Perhaps the single most important process a game developer should undertake for a game porting project is to ensure it’s properly optimized for its target platforms. A game originally developed for PlayStation 5 doesn’t automatically mean an Xbox Series X game port will run well by default, despite the consoles’ similar architectures and power.

Failing to optimize your game port for its new platforms can almost guarantee performance issues. Doing so can lead to frame rate issues, graphical issues, and game-breaking bugs. Additionally, a poorly-running game port will undoubtedly receive negative critical and fan reception which can result in unpleasant word of mouth. More often than not, this will negatively impact your game’s sales as well.

Leverage Platform-Specific Features When Porting Games

One of the biggest advantages of porting games in the modern industry is that most platforms offer unique features that can benefit your ported game. PlayStation 5 boasts second-to-none immersion-enhancing features thanks to the haptic feedback and adaptive triggers of the DualSense controller.
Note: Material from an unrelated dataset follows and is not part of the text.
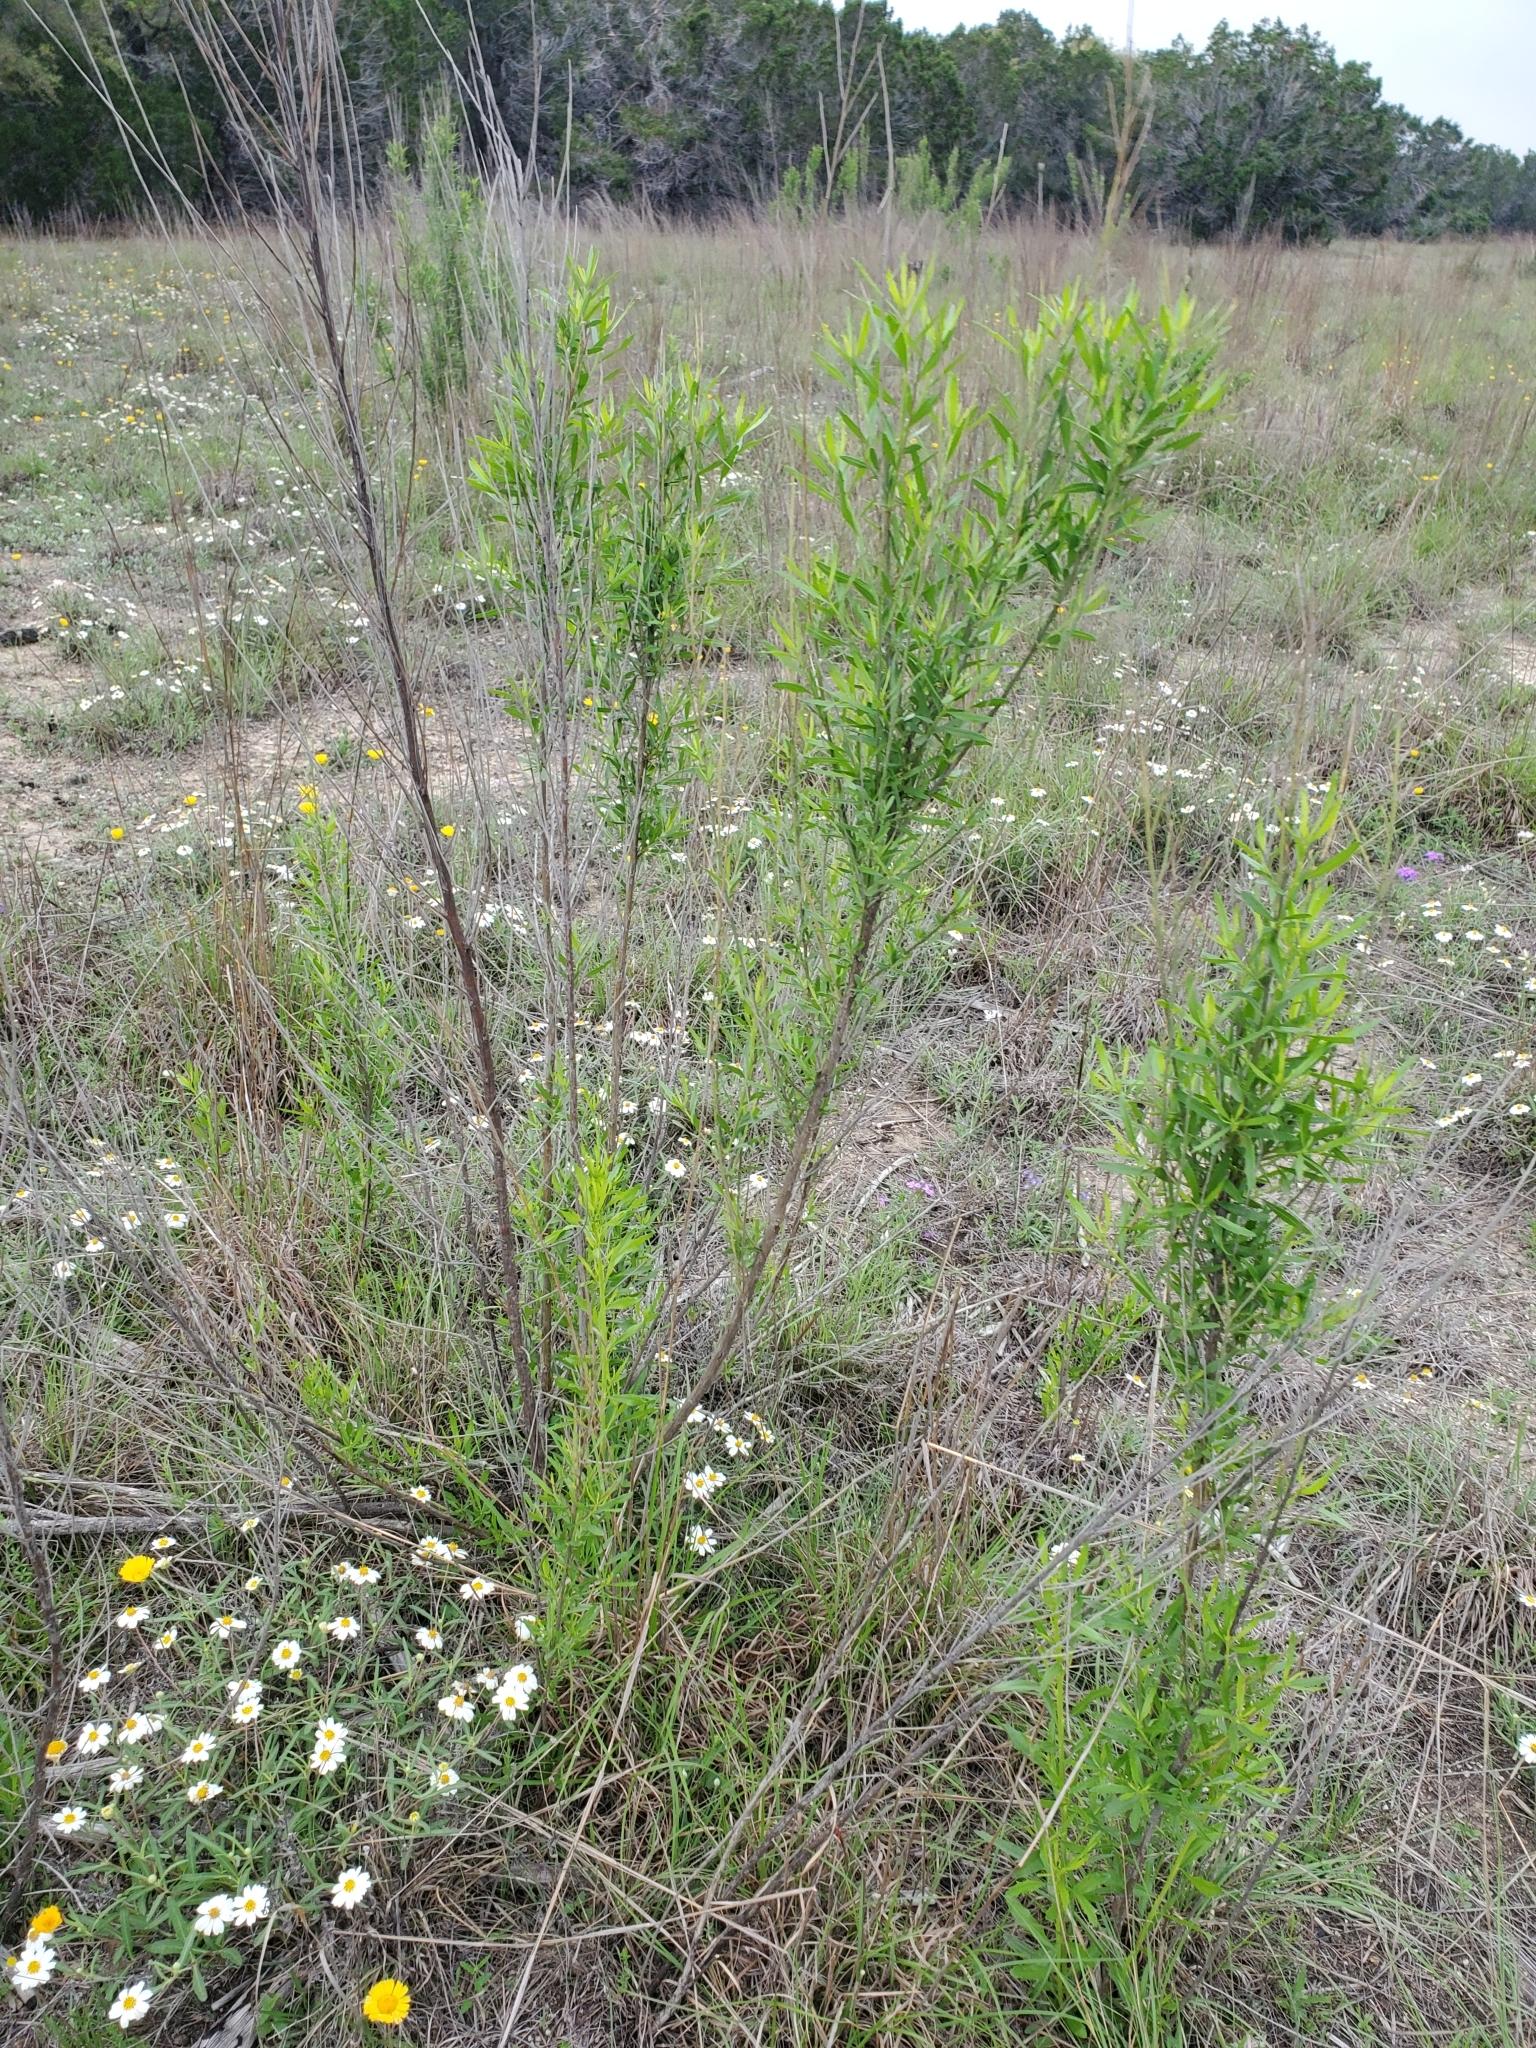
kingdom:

Xbox Series X and S benefit greatly from the Xbox Game Pass subscription service and Smart Delivery, which helps ensure you’re playing the best version of your game possible.

Game porting is about delivering existing games on new platforms, and for them to fulfill their highest potential, unique features should be utilized. Forgoing distinct platform features could lead to flat experiences for players. Players might not be too interested in the newly-ported versions of the game if they don’t offer anything unique for their platform of choice.

Game Porting Requires UI and Input Design Changes

Despite some similarities between most controllers and input design conventions, it’s critical to take into account how players will interact with your ported game on its new destination platforms. The most obvious example is when porting games from PC to consoles, or vice versa, as they have inherently different control schemes. While PC games can make use of the full range of controls afforded by a mouse and keyboard, console games don’t have this luxury.

Similarly, the user interface should be a top consideration when porting games. A perfect example of this is Pillars of Eternity from Obsidian Entertainment, both its PC and console versions. On PC, accessing character abilities and skills is straightforward thanks to the depth offered by the keyboard and mouse. Players simply press on the icon they need, and the selected character will perform the relevant action. Consoles, on the other hand, are limited by the number of inputs possible due to controllers. This is overcome by using toggleable radial menus which present players with layers of options and menus within menus, instead of options being assigned to individual hotkeys like on PC.

Without employing an elegant solution like toggleable radial menus, the game likely could not have been successfully ported to consoles at all. UI and input design need to be considered from the initial planning stages to not prevent issues further along in development and to ensure your ported title delivers as smooth an experience as possible.